Commercial Storm Damage

4/3/2019 (Permalink)

Commercial Storm Damage

With the new patterns in our weather, starting to waken, it’s time to look at how storm damage can impact the commercial scene. Many commercial buildings can just hold tight during regular storms, take little or no damage when a tornado visits, and control flames with special surfaces designed to be flame resistant. However, a loss in the corporate sector, if one of these elements fails, can mean the business also fails.

Thunder storms can cause windows to break and materials to rip off from the side of the building. The broken window will lead to water damage of the inner computers and electronics. When the electronics are impacted, the business plan is halted until the water is dried.

Hurricanes pose the greatest threat to tall commercial structures because of their ability to rush water into any open surface quickly. This rush of water takes its toll on the office or commercial building almost immediately, shorting out plug outlets and more. You have seen the damage that a hurricane can do to large structures like the skyscrapers in Florida or the damage to smaller buildings. Being prepared for this kind of disaster is often easier said than done.

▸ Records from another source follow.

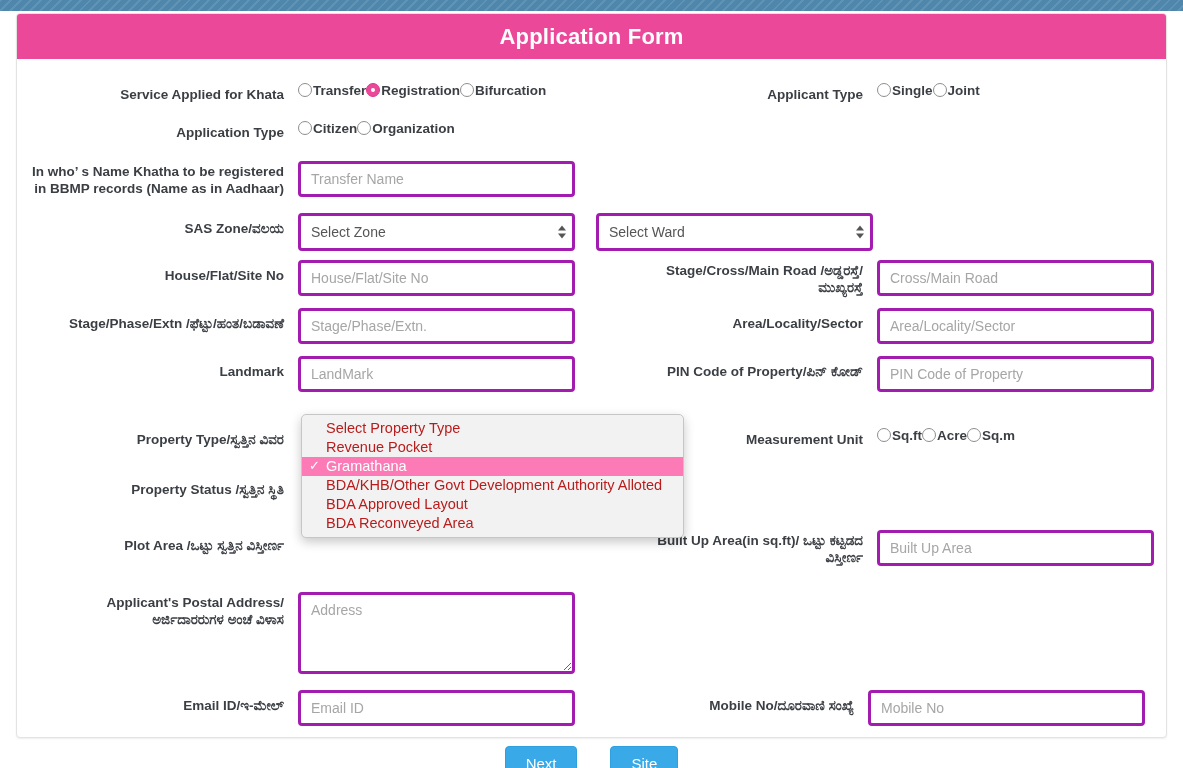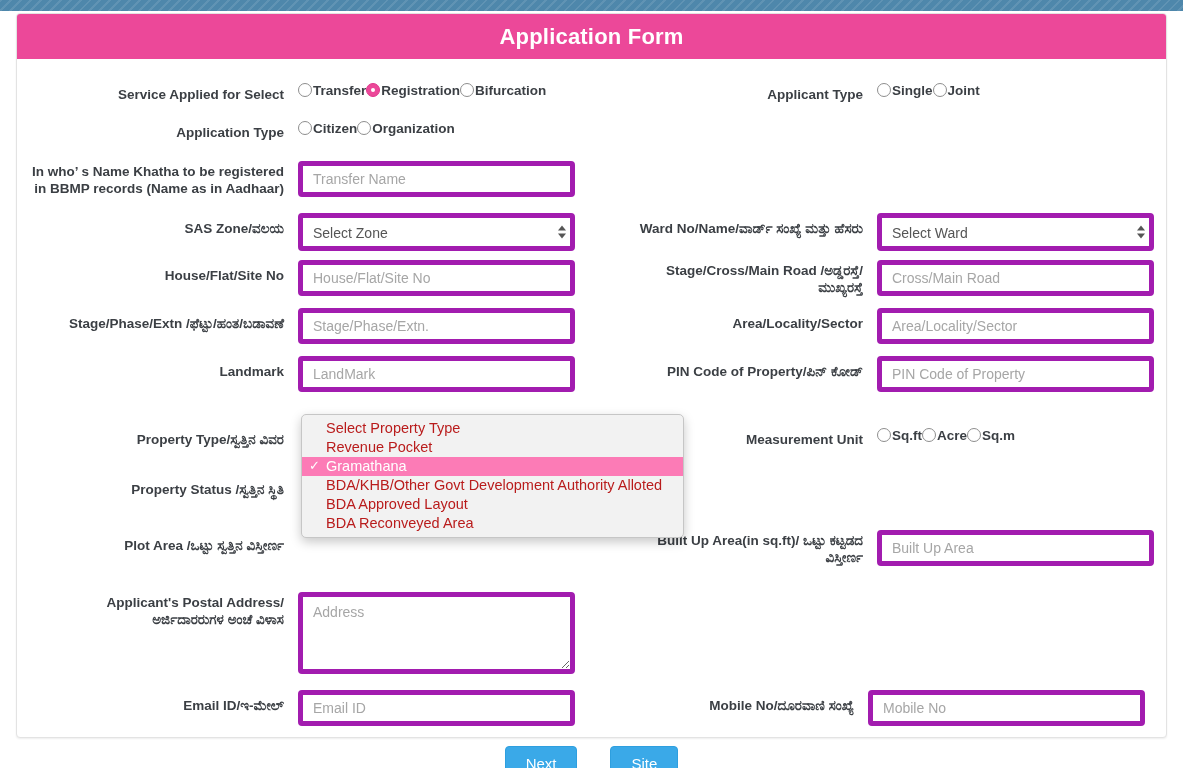--- a/index.html
+++ b/index.html
@@ -77,21 +77,21 @@
   .lbl-r { width: 281px; padding-right: 14px; }
   .fld-l { width: 285px; }
   .fld-r { width: 285px; }
 
   input.tb, textarea.tb, select.sb {
     width: 277px;
     font-family: "Liberation Sans", "DejaVu Sans", sans-serif;
     font-size: 14px;
     color: #555;
     background: #ffffff;
-    border: 5px solid #a21caf;
+    border: 3px solid #a21caf;
     border-radius: 4px;
     padding: 7px 10px;
     outline: none;
   }
   input.tb { height: 36px; }
   input.tb::placeholder, textarea.tb::placeholder { color: #a6a6a6; }
   textarea.tb { height: 82px; resize: both; line-height: 17px; }
   select.sb {
     height: 38px;
     -webkit-appearance: none; appearance: none;
@@ -187,21 +187,21 @@
 <div id="panel">
 
   <div id="panel-header">
     <span class="title">Application Form</span>
   </div>
 
   <div id="panel-body">
 
     <div class="row">
       <div class="col col-left">
-        <div class="lbl lbl-l">Service Applied for Select</div>
+        <div class="lbl lbl-l">Service Applied for Khata</div>
         <div class="fld-l">
           <div class="radios">
             <span class="radio-item">
               <span class="rd"></span>
               <span class="rd-label">Transfer</span>
             </span>
             <span class="radio-item">
               <span class="rd checked"></span>
               <span class="rd-label">Registration</span>
             </span>
@@ -276,21 +276,20 @@
               <option>Select Zone</option>
             </select>
             <span class="selarrows">
                 <i class="up"></i>
                 <i class="down"></i>
               </span>
           </div>
         </div>
       </div>
       <div class="col col-right">
-        <div class="lbl lbl-r">Ward No/Name/ವಾರ್ಡ್ ಸಂಖ್ಯೆ ಮತ್ತು ಹೆಸರು</div>
         <div class="fld-r">
           <div class="selwrap">
             <select class="sb">
               <option>Select Ward</option>
             </select>
             <span class="selarrows">
                 <i class="up"></i>
                 <i class="down"></i>
               </span>
           </div>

Here are two things to check for to make sure your commercial structure is protected from the damage of storms, big or small.

  1. Use Plenum Cable to protect the network in the plenum space. A plenum space is a part of a building that can facilitate air circulation for heating and air conditioning systems, by providing pathways for either heated/conditioned or return airflows, usually at greater than atmospheric pressure. Plenum cable is electrical cable that is laid in the plenum spaces of buildings. In the United States, plastics used in the construction of plenum cable are regulated under the National Fire Protection Association standard NFPA 90A: Standard for the Installation of Air Conditioning and Ventilating Systems. This is required by building codes so just be sure to be up to code with this one issue.
  1. Have a strategy for insurance claims in the event that your business is hit by a storm or a hurricane. It’s a little crazy to have damage that has not been mitigated within your corporate structure. Take note of your inventory so if your building does sustain damage you are ready with a list of equipment that you may lose if a storm hits your building. Take detailed notes on each piece of equipment within your building as well as the estimated current value. Rain damage can cause wires to short, thus causing a fire. Fire damage can be catastrophic immediately. Prevention is the cure.